The speed of the Quality Control (QC) carried out on the line is an important determining factor of the project. All the operations—from positioning the part, capturing and analysing the image, to detecting and marking—should not slow down production.
The production rate is 420 parts per hour for the body shell sides and 850 parts per hour for the side frames. This is well within the capabilities of the system, which is able to perform at a rate of 900 parts per hour. It allows for higher production capacity, should the need arise in future.
The system is connected to a PC that is fitted with a hard drive for saving the photos of the detected defective parts. This procedure allows any problems encountered to be analysed at a later date.
It also helps to ensure the traceability of parts and the detailed monitoring of what goes on during each work shift. For example, it describes the nature of the problem that was detected by camera one on a particular day and time.
As a result of successful implementation, welding checks are now reliably conducted on the entire production process (body shell sides and side frames). Defective parts are swiftly identified and removed at the end of the pressing line.
With the success of the vision system, the facility no longer has to send entire body shells to the scrapyard. At the same time, the savings made at this stage alone can fully justify the investment. This method of checking welds with industrial vision tools is of interest to other sites and is likely to be implemented there as well.
The profitability of a production facility is often closely linked to the efficiency at which it runs.
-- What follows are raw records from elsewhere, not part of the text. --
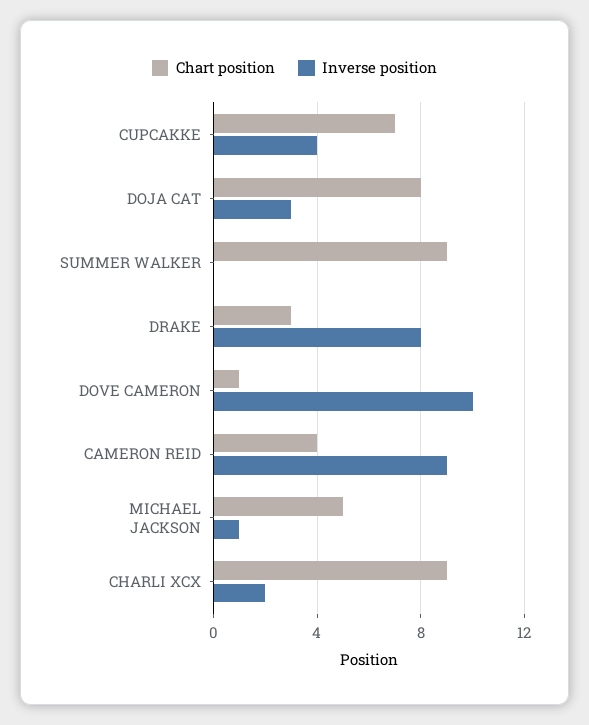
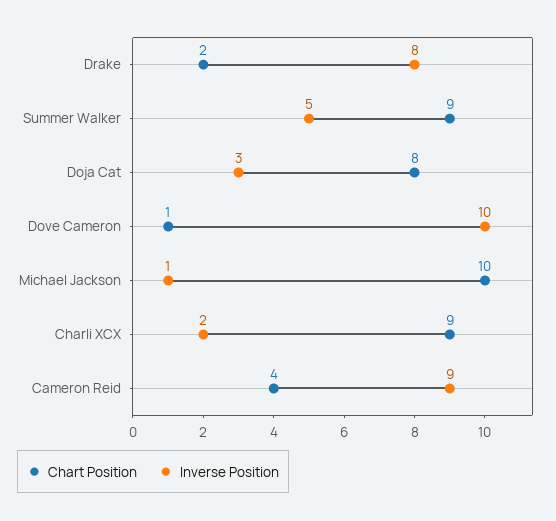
Chart position, CUPCAKKE: 7 -> none
Inverse position, CUPCAKKE: 4 -> none
Inverse position, SUMMER WALKER: 0 -> 5
Chart position, DRAKE: 3 -> 2
Chart position, MICHAEL JACKSON: 5 -> 10

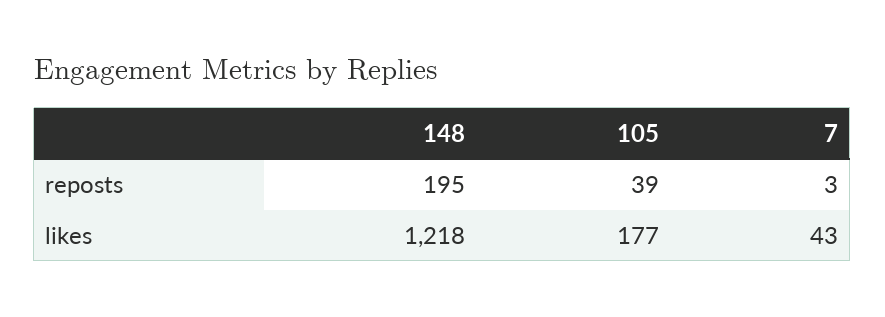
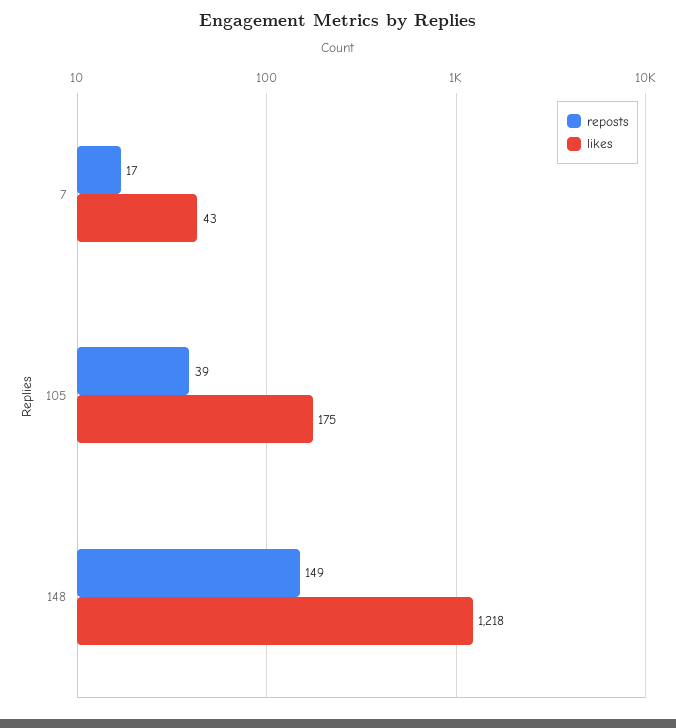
reposts, 148: 195 -> 149
reposts, 7: 3 -> 17
likes, 105: 177 -> 175

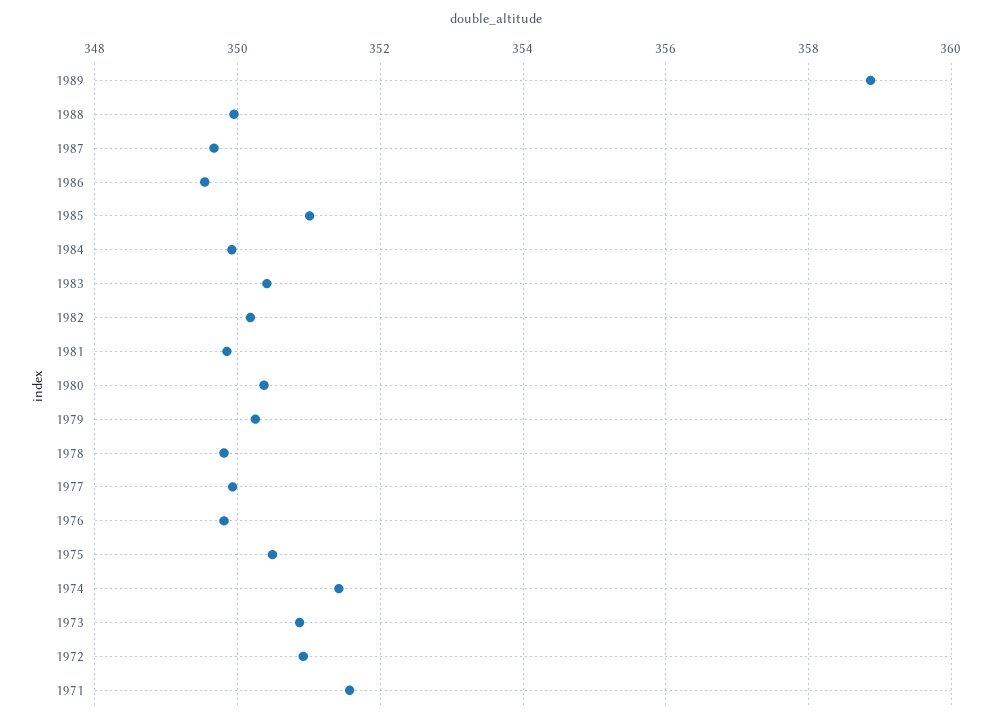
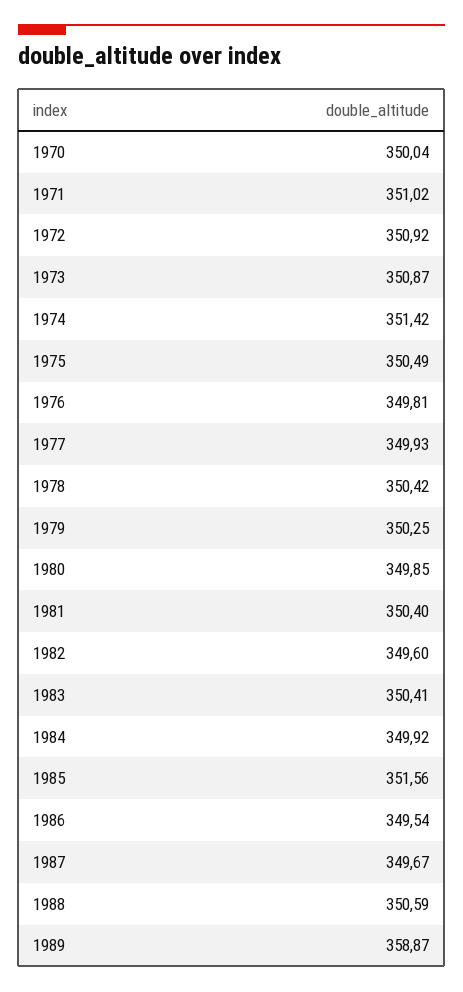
1988: 350 -> 350.59
1985: 351 -> 351.56
1982: 350.2 -> 349.6
1981: 349.8 -> 350.4
1980: 350.4 -> 349.85
1978: 349.8 -> 350.42
1971: 351.6 -> 351.02
1970: none -> 350.04

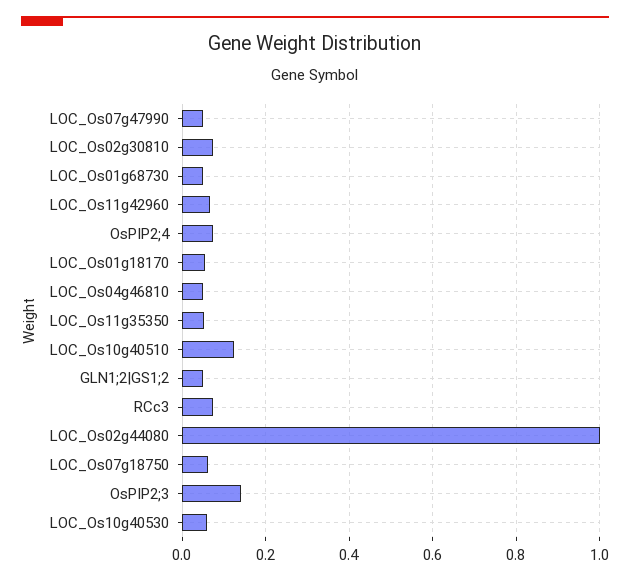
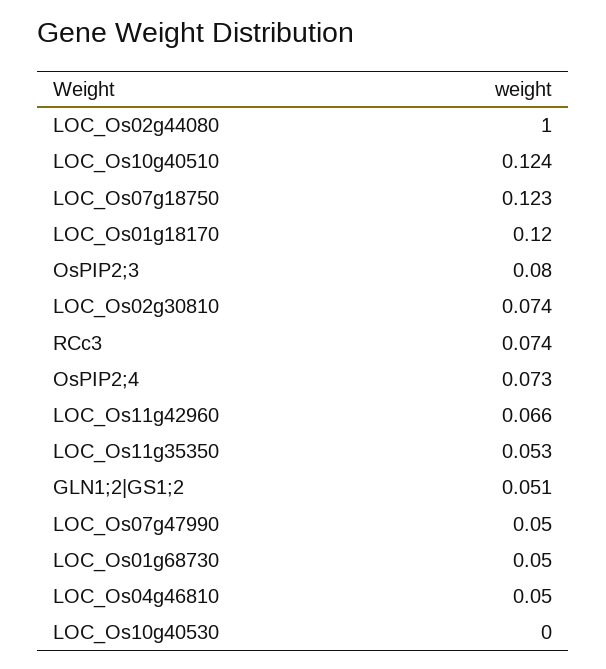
LOC_Os01g18170: 0.06 -> 0.12
LOC_Os07g18750: 0.06 -> 0.123
OsPIP2;3: 0.14 -> 0.08
LOC_Os10g40530: 0.06 -> 0

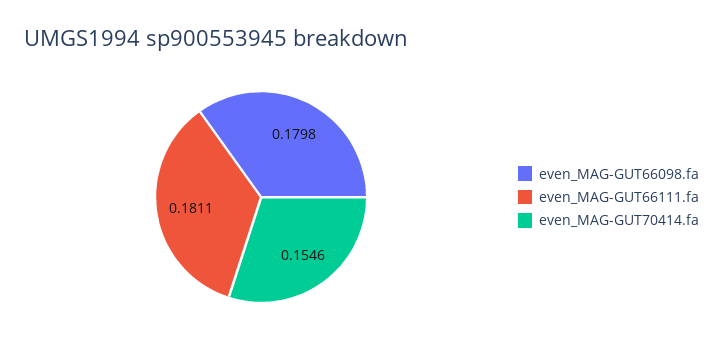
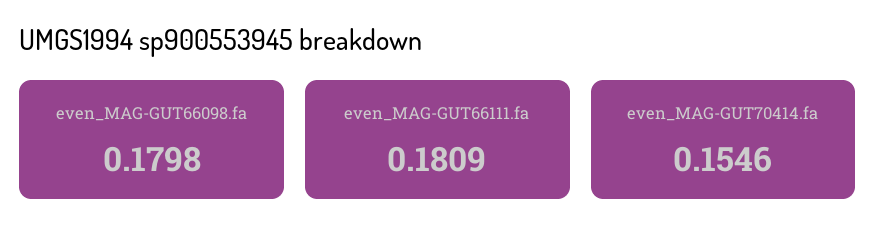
even_MAG-GUT66111.fa: 0.1811 -> 0.1809

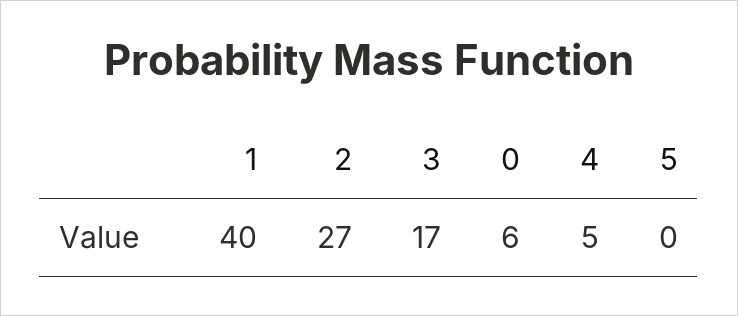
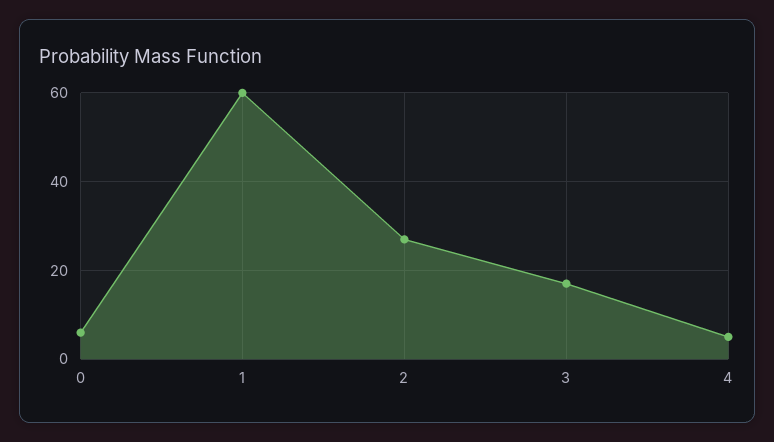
1: 40 -> 60
5: 0 -> none

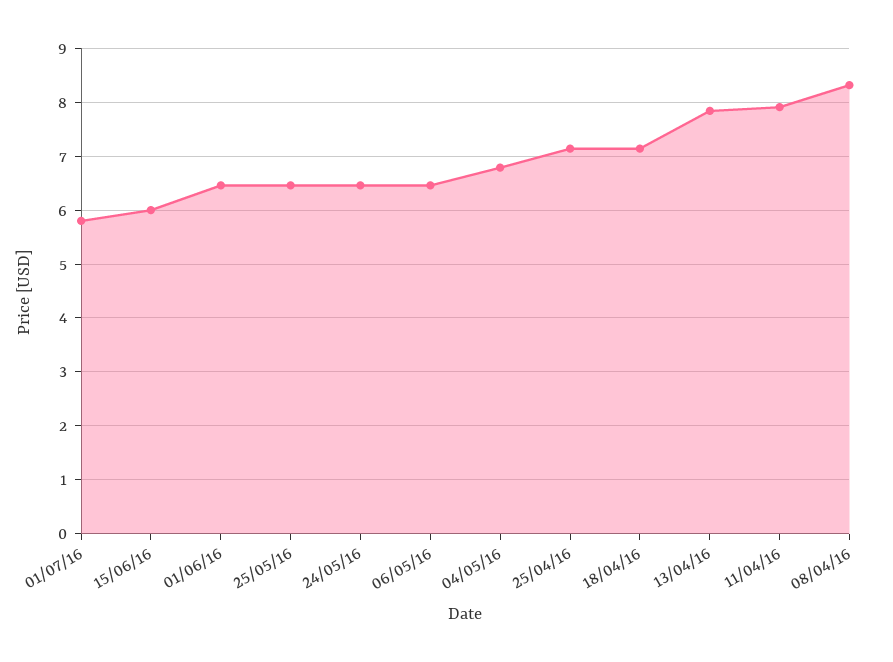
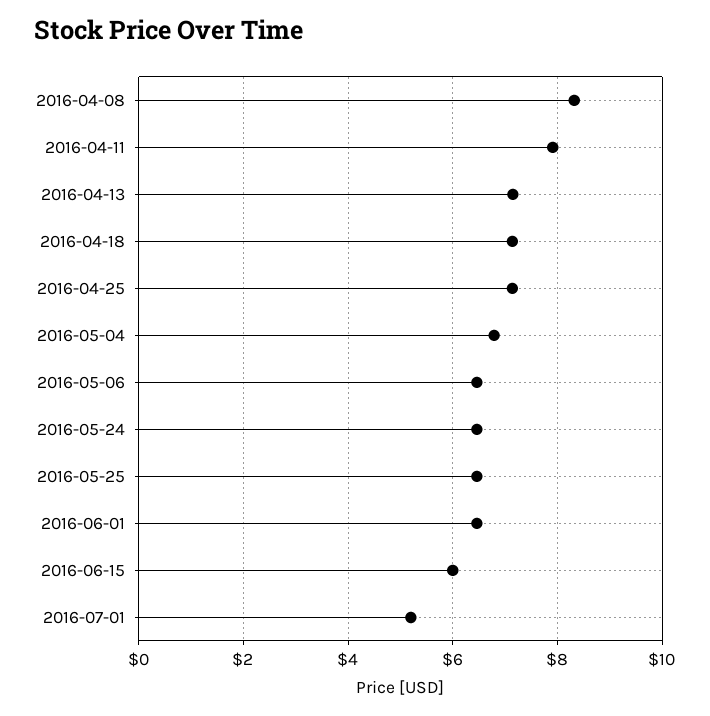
01/07/16: 5.8 -> 5.2
13/04/16: 7.8 -> 7.2

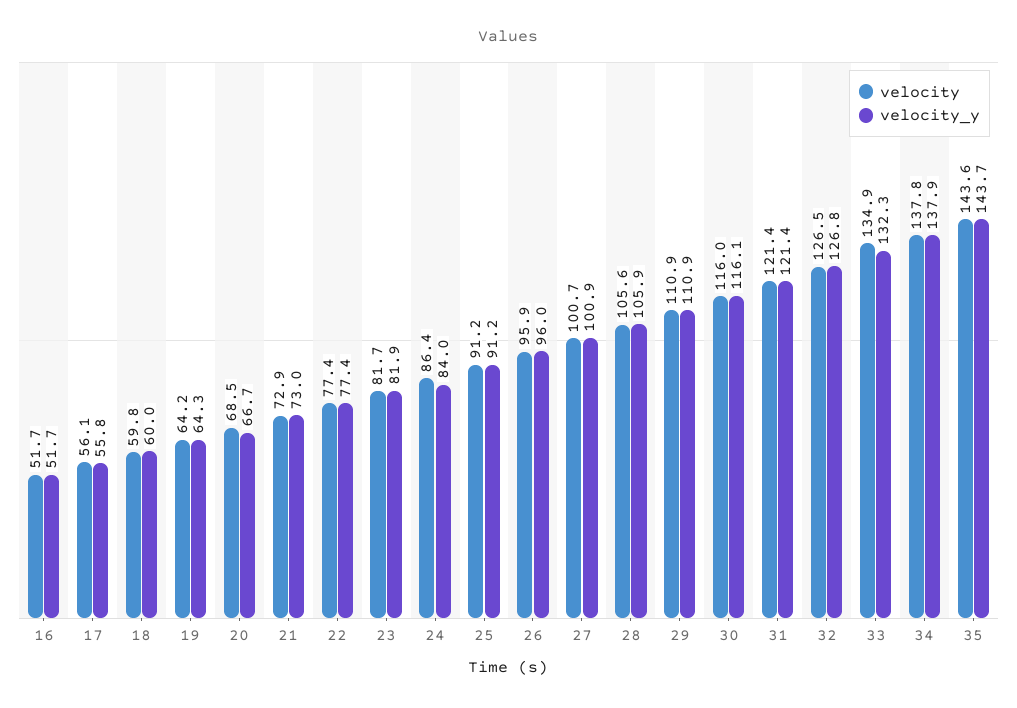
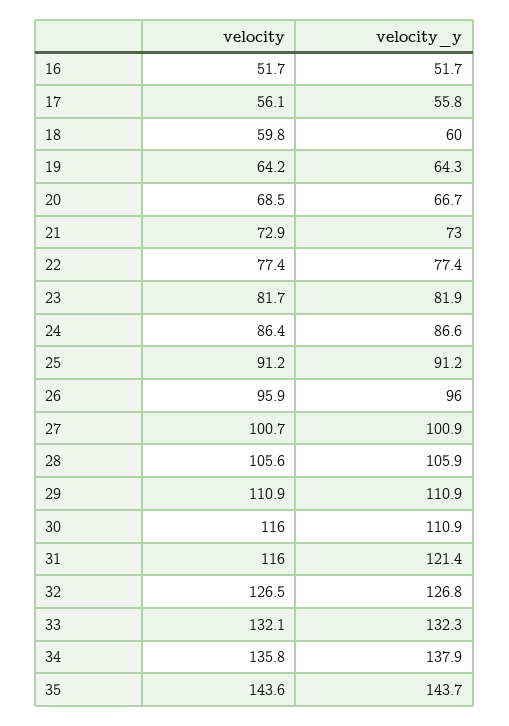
velocity_y, 24: 84 -> 86.6
velocity_y, 30: 116.1 -> 110.9
velocity, 31: 121.4 -> 116
velocity, 33: 134.9 -> 132.1
velocity, 34: 137.8 -> 135.8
Through the use of effective vision technology, errors are quickly detected earlier on in the production cycle and before further processing can take place.
Through this non-human eye dependent method, every product on the manufacturing line is judged consistently and impartially to ensure that it meets the standards of the marketplace. As a result, waste is kept low while profitability increases.
At the same time, the industry can reap the rewards of better and safer products that benefit both manufacturer and consumer alike.